- Work instructions: Take the part of the records that opens with the line containing "family: Moraceae" and closes with the line containing "class: Chilopoda", and write those lines out again with every "common name" swapped for "vernacular name". Leave everything else in them unchanged.

Stored entries:
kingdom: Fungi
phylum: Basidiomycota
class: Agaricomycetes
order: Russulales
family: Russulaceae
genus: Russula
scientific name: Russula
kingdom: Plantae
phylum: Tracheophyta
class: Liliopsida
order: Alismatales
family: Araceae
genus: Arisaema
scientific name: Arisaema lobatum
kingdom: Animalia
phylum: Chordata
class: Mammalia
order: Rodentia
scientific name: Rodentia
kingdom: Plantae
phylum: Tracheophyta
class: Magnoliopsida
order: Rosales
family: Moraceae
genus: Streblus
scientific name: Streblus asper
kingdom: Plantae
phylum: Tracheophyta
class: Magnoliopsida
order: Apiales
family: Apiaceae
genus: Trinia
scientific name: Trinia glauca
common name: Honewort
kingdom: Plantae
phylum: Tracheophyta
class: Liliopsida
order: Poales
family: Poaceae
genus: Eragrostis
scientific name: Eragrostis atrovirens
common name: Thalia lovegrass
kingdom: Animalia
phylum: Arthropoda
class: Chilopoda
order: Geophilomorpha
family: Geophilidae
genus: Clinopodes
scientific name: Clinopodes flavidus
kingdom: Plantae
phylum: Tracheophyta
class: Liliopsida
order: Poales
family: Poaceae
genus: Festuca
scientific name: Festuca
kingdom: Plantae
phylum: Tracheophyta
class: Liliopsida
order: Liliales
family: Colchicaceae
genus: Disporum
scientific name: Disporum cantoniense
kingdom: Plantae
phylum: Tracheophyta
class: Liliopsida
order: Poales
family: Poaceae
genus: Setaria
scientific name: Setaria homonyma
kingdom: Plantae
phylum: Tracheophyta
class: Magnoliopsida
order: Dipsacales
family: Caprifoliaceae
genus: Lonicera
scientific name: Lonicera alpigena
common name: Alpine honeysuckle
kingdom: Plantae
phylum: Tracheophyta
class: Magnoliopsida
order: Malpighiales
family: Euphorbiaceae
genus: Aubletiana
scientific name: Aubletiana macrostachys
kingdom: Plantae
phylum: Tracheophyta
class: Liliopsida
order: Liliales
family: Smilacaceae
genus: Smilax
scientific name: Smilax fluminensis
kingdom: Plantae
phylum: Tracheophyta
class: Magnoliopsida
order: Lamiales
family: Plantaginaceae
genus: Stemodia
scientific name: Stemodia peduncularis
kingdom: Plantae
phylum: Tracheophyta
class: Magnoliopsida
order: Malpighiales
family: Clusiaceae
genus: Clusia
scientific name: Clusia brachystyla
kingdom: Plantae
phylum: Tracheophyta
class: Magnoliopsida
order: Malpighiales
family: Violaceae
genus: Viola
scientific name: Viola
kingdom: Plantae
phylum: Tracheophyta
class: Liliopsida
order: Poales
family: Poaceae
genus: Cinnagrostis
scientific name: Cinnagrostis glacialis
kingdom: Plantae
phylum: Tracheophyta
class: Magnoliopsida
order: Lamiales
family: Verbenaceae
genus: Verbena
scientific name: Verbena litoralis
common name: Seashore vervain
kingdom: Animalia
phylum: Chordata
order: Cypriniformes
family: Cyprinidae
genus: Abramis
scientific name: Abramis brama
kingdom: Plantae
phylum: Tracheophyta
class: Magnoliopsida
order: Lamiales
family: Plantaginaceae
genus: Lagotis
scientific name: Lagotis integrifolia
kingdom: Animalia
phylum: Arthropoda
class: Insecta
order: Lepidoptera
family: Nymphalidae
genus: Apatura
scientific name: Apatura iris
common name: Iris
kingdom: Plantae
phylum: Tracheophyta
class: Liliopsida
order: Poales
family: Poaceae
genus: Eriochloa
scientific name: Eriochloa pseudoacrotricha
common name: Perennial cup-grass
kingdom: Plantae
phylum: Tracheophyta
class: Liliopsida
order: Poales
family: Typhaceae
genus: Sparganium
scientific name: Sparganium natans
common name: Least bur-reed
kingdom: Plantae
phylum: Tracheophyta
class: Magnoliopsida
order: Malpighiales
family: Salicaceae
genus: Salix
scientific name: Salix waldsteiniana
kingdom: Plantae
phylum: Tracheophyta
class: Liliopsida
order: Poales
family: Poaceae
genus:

- Written answer:
family: Moraceae
genus: Streblus
scientific name: Streblus asper
kingdom: Plantae
phylum: Tracheophyta
class: Magnoliopsida
order: Apiales
family: Apiaceae
genus: Trinia
scientific name: Trinia glauca
vernacular name: Honewort
kingdom: Plantae
phylum: Tracheophyta
class: Liliopsida
order: Poales
family: Poaceae
genus: Eragrostis
scientific name: Eragrostis atrovirens
vernacular name: Thalia lovegrass
kingdom: Animalia
phylum: Arthropoda
class: Chilopoda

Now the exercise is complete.